You know what? They’re noisy and showing signs of being over-processed, but for a £4 webcam I think that’s pretty good. When I started out imaging I’d have been very happy to have turned out something like that. The banding is clear and it’s possible to make out the festoons and turbulence around the NEB and if you can do that in the first few times you’ve been out imaging the planets with a webcam I think you’ve made a fair job of it.

And so to the Lifecam Cinema. I modded this one and housed it in a Skywatcher 25mm kit eyepiece barrel with an IR filter on the end. Whilst the camera supports larger images there was no need and I just used 640×480 to try to keep the frame rate up. As it happened I found higher frame rates just made for very poor image quality and I ended up dropping back to 20fps at the most. There’s no separate gain control on this camera and the white balance, brightness and gamma seem to work in a way that isn’t entirely clear to me.
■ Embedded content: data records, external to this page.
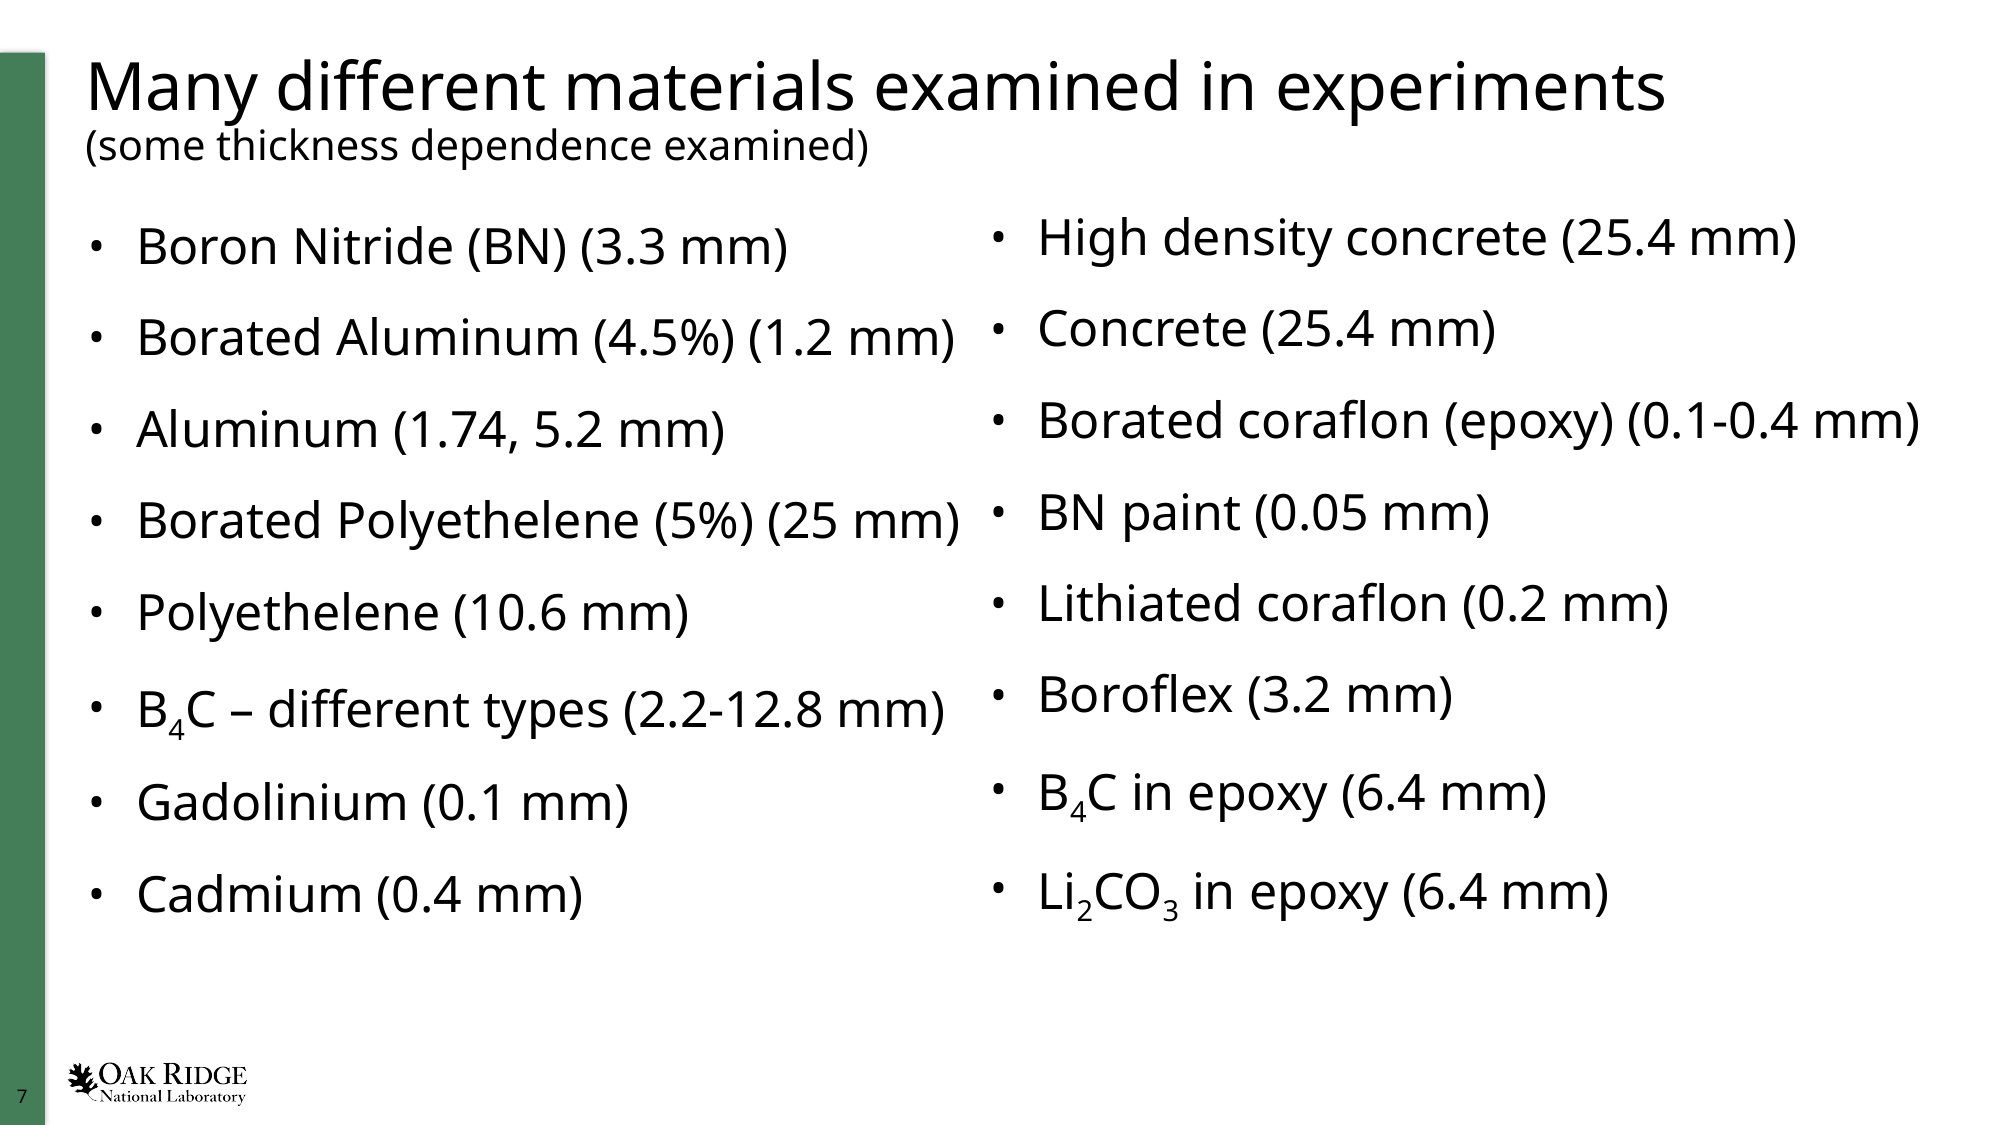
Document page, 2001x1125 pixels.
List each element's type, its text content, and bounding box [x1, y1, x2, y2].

text_box High density concrete (25.4 mm) Concrete (25.4 mm) Borated coraflon (epoxy) (0.1-0.4 mm) BN paint (0.05 mm) Lithiated coraflon (0.2 mm) Boroflex (3.2 mm) B4C in epoxy (6.4 mm) Li2CO3 in epoxy (6.4 mm) [975, 204, 2000, 869]
title Many different materials examined in experiments (some thickness dependence examined) [70, 44, 1946, 212]
list Boron Nitride (BN) (3.3 mm) Borated Aluminum (4.5%) (1.2 mm) Aluminum (1.74, 5.2 mm) Borated Polyethelene (5%) (25 mm) Polyethelene (10.6 mm) B4C – different types (2.2-12.8 mm) Gadolinium (0.1 mm) Cadmium (0.4 mm) [73, 213, 1037, 1014]
picture [67, 1062, 247, 1106]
Whilst the Xbox camera was plain noisy, this one just seemed really hard to get a decent image out of on the screen and I spent ages fiddling with the controls before getting something I felt was acceptable. I seem to have more stacking artefacts in these than any of the others and the colour balance was difficult to get reasonable. The camera seems exceptionally sensitive in red and I had to wind the red channel down a bit to balance things out. Even now two of the images look far too yellow, but that’s probably fixable given more time. Registax did hideously badly at getting the RGB align right and I had to do that manually. Here they are:

The processing artefacts are a bit of a distraction, but in terms of detail I think these aren’t bad. They’re a definite step up from the Xbox camera, but then the camera itself is perhaps five times as expensive.

And finally, the daddy of them all, the SPC900. Compared to the other two cameras this one is so easy to use, the colours are far more controlled and it’s just far easier to work with. It’s a doddle to modify and the upgrade from SPC880 to SPC900 is easy as long as you have access to a Windows XP box. It won’t do more than 10fps at 640×480 without serious compression of the data, but actually the other two don’t do a whole lot better anyhow. Registax still had trouble stacking some of my files and created artefacts in the final images though less intrusive than those from the Lifecam, but otherwise there were no real problems in creating these:

I think it’s quite obvious that the SPC900 leaves the others in the dust. For the £5 I paid for the ones I have it’s brilliant. For the £50 or thereabouts it seems to go for now it’s still a pretty good imaging camera. The detail is sharper, the colours are cleaner, the low-light performance is just better and it’s actually less work.

It is entirely possible that with other scopes these camera may perform differently. I think the more light you can get on the Xbox and Lifecam cameras the better they do. I really wouldn’t want to guess at how they’d perform in, say, a 200P, but hopefully this is a useful datapoint. The Xbox camera particularly seems to struggle a bit in low light, but it clearly still can work.